#### [TAREAS A REALIZAR]
a: Indica si cada afirmación coincide con el texto sobre los indígenas y Occidente y responde sí o no citando literalmente las palabras que lo deciden: (i) El valor de las series depende del tiempo que dan la palabra al indígena. (ii) El texto da por seguro que la antropología académica está a la altura del reto. (iii) El modelo óptimo incluiría comentarios occidentales.
b: Según el texto sobre los indígenas y Occidente, ¿qué segmentos de la sociedad occidental convendría priorizar en una primera aproximación?
c: Prosigue el texto sobre los indígenas y Occidente a partir de su última oración.

#### [TEXTO DEL DOCUMENTO]
------------------------------------------------------------
Otro tanto puede suceder en las series televisivas y ya hay ejemplos españoles de ello. 12 El valor de estas series está en razón directa al tiempo que dejan la palabra al indígena. El modelo óptimo prescindiría de todo comentario occidental y de tendenciosidad en la selección de lugares a visitar y de personas con quienes dialogar.
Llenos deben estar los archivos audiovisuales del Estado Vaticano con documentos de visitas de indígenas a Occidente pero, ¿nos sirven de mucho cuando éstas se reducen a la Piazza de San Pedro o al obispado de turno? La selección de lo que debe ver un indígena puede ser más o menos acertada pero, al menos, debe aspirar a descubrir la variedad intraespecífica del bosque occidental.
No estoy nada seguro de que la antropología académica, demasiado encerrada en su torre de marfil, esté a la altura de este reto, aunque nada me sería más placentero que estar equivocado. Una primera aproximación a este problema consistiría en priorizar los segmentos de la sociedad occidental que protagonizan la invasión directa de los territorios indígenas.
------------------------------------------------------------
#### [DATOS RECOPILADOS]

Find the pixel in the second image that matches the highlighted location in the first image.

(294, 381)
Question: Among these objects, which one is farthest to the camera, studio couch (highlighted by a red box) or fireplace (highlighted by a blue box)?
------------------------------------------------------------
#### [RESPUESTAS]
a:
(i) Sí: «El valor de estas series está en razón directa al tiempo que dejan la palabra al indígena».
(ii) No: «No estoy nada seguro de que la antropología académica, demasiado encerrada en su torre de marfil, esté a la altura de este reto».
(iii) No: «El modelo óptimo prescindiría de todo comentario occidental».

b: Los que protagonizan la invasión directa de los territorios indígenas.

c:
Ahora bien, ¿quiénes caracterizarían a éstos malvados? Cada director de serie tendría su propia respuesta. Una segunda aproximación podría ser repetir en Occidente el clásico esquema del documental holístico etnográfico (a saber, paisaje-aldeanismo-trabajo familias-cena-fiesta), pero es obvio que así no resolvemos el problema, sino que solamente lo atomizamos.
Familias españolas optan por hacer el indio
Ante las críticas a la primera serie de Perdidos en la tribu, el Canal Cuatro y Cuatro Cabezas — la productora in situ —, arguyeron que su producto “no pone el foco en los pueblos anfitriones del programa, sino en el choque cultural” (comunicado del 12. V.2009). ¿Realmente creen que si tal fuera el objetivo, habría más de una docena de espectadores dispuestos a tragársela? ¿A cuántos les interesaría el choque cultural experimentado por tres familias absolutamente anodinas?
El exotismo pseudo sociológico camufla las verdaderas tendencias actuales del mercado televisivo. Antes, la televisión buscaba deslumbrar al espectador presentándole gentes sobrehumanas y sitios lujosos; el televidente tenía que inclinarse ante la ostentosa superioridad de personajes que se paseaban por lugares política o económicamente prohibitivos.
Ahora, la televisión más moderna ofrece figurones de inconcebible bajeza y salones al alcance de cualquiera — incluso de familias pobretonas. Ayer, el propósito era humillar al televidente; hoy, acariciarle el ego para que piense: “yo soy infinitamente mejor que esos facinerosos/as y, además, puedo ir a los mismos sitios”.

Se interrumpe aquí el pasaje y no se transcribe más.